Best Practices

  1. Try to submit multi-threaded jobs when possible. Using a multi-threaded job can save memory foot-print of the job and may increase the performance of the job.
  2. Let Auger manage the input and output files. Do not call jget/jput from the farm job. If jget/jput is called inside one's job, the time period which the job waits for the tape I/O to finish is counted toward the wall time of this job. Note: jget and jput inside Auger will be disabled in the near future.
  3. Split a large job which needs more than 100 INPUTs into small jobs each of which processes a small set of files. This allows Auger and Jasmine to schedule the jobs with small set of files sooner.

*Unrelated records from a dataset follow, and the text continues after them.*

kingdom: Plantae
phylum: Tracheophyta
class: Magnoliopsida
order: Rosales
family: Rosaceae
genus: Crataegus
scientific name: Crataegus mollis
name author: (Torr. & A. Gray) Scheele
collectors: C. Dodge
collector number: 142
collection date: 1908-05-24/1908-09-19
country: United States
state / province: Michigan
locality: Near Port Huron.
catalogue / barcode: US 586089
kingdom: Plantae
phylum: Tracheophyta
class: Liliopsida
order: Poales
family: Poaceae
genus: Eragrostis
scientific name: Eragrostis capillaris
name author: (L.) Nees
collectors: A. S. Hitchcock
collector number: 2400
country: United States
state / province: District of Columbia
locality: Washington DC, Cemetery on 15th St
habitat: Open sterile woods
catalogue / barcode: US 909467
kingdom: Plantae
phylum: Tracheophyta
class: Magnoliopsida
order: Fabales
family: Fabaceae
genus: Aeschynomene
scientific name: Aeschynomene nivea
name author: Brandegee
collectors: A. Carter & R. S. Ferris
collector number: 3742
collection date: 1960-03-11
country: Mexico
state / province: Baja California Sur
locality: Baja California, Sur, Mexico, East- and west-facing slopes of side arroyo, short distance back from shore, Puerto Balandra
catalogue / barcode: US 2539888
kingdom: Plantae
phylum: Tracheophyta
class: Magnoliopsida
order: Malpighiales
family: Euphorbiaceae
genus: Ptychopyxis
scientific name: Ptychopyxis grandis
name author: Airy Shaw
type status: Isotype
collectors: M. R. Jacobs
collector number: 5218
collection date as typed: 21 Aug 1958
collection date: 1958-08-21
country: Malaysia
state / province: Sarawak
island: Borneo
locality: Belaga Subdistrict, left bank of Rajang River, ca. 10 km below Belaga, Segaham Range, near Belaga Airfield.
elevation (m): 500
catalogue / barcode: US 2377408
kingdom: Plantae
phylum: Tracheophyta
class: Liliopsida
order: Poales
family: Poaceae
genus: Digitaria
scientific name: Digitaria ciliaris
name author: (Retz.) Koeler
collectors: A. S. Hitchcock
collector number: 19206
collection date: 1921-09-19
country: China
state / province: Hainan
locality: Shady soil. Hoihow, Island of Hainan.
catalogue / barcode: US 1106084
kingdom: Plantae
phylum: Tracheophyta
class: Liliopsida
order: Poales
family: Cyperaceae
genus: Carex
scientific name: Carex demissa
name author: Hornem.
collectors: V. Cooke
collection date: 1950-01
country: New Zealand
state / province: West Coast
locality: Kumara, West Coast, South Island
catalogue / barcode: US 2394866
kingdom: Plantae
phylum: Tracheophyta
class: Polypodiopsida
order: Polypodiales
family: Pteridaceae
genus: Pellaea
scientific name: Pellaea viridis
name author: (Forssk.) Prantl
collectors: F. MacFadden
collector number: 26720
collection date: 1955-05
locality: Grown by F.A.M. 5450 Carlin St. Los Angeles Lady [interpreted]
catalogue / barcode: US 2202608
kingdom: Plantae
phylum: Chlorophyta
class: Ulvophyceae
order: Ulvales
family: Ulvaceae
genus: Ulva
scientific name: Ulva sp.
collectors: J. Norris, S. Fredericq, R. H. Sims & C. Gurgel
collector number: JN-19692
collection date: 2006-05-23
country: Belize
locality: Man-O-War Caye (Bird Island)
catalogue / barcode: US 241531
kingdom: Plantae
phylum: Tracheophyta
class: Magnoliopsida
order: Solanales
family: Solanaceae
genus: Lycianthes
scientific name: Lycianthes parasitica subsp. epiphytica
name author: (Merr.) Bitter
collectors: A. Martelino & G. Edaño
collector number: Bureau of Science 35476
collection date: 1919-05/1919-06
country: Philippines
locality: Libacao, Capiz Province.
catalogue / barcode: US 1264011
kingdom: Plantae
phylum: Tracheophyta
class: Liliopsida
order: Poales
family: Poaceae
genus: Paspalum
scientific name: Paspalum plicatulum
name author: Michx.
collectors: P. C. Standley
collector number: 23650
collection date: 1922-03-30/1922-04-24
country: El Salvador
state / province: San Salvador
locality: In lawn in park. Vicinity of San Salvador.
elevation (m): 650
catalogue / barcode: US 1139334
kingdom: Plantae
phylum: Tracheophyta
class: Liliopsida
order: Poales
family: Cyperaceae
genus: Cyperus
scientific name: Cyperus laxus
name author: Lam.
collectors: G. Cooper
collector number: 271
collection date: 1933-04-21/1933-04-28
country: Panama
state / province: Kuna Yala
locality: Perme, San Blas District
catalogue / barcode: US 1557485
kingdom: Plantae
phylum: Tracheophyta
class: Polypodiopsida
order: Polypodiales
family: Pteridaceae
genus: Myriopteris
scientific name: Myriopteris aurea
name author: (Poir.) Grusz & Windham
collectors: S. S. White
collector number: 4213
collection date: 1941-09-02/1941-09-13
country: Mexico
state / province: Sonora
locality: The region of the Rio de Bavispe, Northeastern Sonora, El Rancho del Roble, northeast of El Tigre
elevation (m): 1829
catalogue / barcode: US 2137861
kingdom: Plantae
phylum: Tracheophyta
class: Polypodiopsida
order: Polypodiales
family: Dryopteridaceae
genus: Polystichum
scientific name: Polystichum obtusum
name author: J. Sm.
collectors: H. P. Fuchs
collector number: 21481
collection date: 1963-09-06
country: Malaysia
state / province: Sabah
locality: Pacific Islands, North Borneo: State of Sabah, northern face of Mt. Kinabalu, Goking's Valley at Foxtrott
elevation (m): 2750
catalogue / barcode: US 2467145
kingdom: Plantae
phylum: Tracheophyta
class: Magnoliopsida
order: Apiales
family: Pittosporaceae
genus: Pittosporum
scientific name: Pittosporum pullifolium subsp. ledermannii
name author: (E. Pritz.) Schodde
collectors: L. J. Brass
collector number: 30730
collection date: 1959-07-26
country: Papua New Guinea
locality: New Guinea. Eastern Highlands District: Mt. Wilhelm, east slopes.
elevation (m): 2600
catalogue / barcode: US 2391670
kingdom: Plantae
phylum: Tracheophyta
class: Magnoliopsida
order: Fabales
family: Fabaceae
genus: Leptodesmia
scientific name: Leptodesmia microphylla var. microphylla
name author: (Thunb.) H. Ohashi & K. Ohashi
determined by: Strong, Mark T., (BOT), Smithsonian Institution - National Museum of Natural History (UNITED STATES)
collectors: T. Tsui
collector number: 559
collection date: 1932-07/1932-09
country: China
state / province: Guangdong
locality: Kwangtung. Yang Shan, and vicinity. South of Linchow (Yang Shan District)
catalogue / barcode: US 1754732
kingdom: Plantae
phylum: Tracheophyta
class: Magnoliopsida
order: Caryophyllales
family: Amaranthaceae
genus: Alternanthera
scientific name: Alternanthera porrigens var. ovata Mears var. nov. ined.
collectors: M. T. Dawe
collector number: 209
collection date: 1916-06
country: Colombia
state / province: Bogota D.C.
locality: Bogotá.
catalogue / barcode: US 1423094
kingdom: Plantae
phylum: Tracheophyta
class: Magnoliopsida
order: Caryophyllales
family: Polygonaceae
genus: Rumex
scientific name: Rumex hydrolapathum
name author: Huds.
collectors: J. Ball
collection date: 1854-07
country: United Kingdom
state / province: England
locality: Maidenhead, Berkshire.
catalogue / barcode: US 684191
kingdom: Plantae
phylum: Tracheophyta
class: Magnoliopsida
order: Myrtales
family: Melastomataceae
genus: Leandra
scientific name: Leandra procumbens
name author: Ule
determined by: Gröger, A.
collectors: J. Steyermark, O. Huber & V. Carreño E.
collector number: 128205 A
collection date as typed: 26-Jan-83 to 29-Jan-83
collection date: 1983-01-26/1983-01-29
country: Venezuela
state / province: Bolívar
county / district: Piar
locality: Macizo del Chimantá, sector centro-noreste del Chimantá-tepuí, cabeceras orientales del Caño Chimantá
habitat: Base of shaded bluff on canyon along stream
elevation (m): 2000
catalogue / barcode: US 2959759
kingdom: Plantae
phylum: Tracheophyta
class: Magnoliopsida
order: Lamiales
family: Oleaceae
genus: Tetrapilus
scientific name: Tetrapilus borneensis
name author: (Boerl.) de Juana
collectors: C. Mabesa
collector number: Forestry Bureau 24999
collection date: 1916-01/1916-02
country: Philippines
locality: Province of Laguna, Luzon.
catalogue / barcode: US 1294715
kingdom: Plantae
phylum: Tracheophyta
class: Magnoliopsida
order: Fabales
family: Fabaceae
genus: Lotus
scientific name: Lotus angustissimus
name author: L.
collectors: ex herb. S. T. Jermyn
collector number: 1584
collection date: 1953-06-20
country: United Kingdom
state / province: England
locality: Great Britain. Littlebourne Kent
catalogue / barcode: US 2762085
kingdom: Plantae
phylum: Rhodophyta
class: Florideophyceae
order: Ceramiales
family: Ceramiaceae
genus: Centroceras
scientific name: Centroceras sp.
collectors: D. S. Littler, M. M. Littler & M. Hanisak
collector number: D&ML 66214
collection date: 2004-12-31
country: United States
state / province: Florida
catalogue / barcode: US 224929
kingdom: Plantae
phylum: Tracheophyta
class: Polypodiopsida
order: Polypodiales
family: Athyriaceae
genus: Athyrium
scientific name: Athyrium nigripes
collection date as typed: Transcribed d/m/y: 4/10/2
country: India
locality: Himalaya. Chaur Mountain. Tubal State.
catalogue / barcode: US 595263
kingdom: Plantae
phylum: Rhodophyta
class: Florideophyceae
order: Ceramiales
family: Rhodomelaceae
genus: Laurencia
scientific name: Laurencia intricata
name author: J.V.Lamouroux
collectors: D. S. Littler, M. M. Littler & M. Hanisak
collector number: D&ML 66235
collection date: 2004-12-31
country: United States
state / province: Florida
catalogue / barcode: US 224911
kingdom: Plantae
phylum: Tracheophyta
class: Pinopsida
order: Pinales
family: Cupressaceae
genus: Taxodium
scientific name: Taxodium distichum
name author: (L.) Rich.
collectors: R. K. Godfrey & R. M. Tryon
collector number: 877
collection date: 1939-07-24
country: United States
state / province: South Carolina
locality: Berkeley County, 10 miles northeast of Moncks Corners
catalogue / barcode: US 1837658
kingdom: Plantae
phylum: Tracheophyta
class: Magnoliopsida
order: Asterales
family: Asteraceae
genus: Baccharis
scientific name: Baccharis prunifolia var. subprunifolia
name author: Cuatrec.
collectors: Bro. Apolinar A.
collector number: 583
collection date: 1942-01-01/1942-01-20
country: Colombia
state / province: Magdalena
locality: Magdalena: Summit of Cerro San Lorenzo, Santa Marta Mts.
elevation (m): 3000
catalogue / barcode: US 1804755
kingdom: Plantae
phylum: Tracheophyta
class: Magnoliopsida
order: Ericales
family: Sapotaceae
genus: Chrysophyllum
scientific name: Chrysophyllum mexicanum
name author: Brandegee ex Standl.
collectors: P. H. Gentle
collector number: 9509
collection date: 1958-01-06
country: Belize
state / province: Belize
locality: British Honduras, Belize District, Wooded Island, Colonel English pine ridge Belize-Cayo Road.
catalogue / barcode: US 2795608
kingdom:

  4. Do a large chunk of reads/writes (4MB or greater per read/write) in the farm job. If you read/write to Lustre file system directly, please make sure your read/write are in large chunks (>= 10 MB at least). If your jobs slow down the performance of the Lustre file system by doing a lot of small file I/O, the number of your jobs will be severely limited.
  5. Request right amount of resources, such as the number of cores, memory, disk and job time.
  6. Specify correct project and track name to improve farm accounting statistics.
  7. When a job fails, check log and error message in ~/.farm_out directory before sending a CCPR.
  8. Clean up ~/.farm_out directory periodically.
  9. Open/close database connections when needed. Don't leave a connection open for a long period of time.
  10. Use the newest farm node when they are available.
  11. Test the script (submit few test jobs) before start to run large number of jobs.